Supplied data Block Start

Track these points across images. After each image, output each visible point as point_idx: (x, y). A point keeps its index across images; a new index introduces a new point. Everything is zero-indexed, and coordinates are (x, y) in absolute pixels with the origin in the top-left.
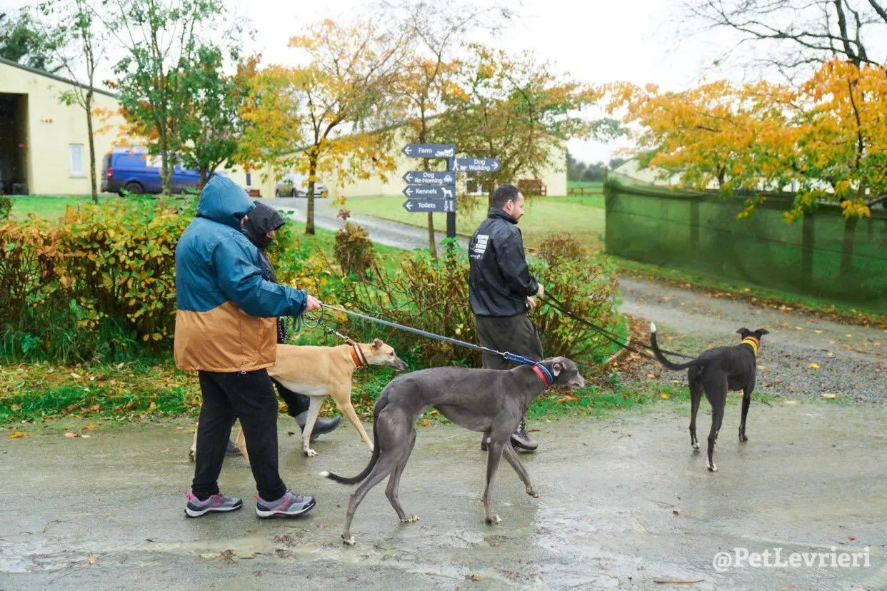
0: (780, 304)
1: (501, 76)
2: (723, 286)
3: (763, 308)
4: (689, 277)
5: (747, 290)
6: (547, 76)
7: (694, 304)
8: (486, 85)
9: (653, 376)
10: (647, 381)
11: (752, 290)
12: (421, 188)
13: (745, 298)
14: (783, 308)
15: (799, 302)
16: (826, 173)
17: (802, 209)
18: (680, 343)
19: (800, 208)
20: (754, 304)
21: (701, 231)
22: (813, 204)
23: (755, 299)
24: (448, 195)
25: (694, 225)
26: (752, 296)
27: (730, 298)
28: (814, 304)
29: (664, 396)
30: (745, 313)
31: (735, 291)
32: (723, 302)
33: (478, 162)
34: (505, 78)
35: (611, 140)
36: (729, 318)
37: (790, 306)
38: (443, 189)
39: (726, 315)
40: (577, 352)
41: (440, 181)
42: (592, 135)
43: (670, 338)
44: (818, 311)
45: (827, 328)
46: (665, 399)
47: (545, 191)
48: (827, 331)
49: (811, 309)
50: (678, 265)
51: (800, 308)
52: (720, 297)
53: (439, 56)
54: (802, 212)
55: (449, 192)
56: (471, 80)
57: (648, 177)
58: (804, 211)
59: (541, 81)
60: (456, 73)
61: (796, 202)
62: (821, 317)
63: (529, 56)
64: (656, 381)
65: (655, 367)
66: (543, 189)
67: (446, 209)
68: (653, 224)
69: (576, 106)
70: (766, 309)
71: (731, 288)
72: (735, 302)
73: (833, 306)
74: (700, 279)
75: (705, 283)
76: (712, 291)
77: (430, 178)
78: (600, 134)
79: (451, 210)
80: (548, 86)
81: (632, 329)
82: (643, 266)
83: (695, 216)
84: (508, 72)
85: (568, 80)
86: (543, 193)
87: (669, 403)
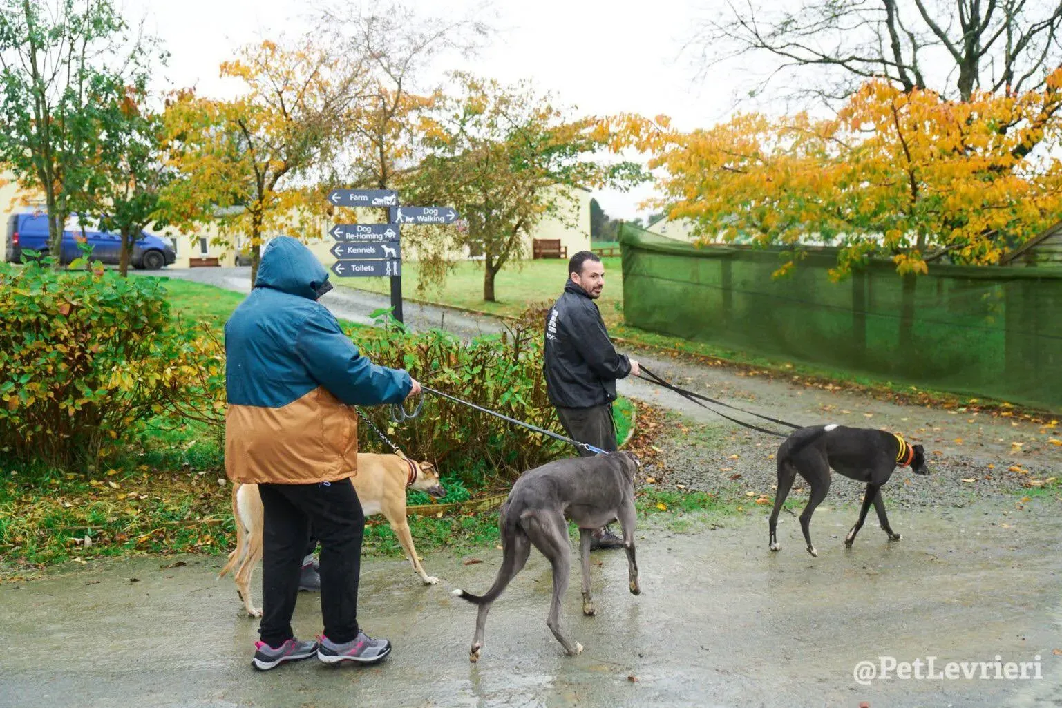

Supplied data Block End

Please reproduce the lines from the line with "39: (726, 315)" to the line with "83: (695, 216)", both ends included, exactly as they appear above.

39: (726, 315)
40: (577, 352)
41: (440, 181)
42: (592, 135)
43: (670, 338)
44: (818, 311)
45: (827, 328)
46: (665, 399)
47: (545, 191)
48: (827, 331)
49: (811, 309)
50: (678, 265)
51: (800, 308)
52: (720, 297)
53: (439, 56)
54: (802, 212)
55: (449, 192)
56: (471, 80)
57: (648, 177)
58: (804, 211)
59: (541, 81)
60: (456, 73)
61: (796, 202)
62: (821, 317)
63: (529, 56)
64: (656, 381)
65: (655, 367)
66: (543, 189)
67: (446, 209)
68: (653, 224)
69: (576, 106)
70: (766, 309)
71: (731, 288)
72: (735, 302)
73: (833, 306)
74: (700, 279)
75: (705, 283)
76: (712, 291)
77: (430, 178)
78: (600, 134)
79: (451, 210)
80: (548, 86)
81: (632, 329)
82: (643, 266)
83: (695, 216)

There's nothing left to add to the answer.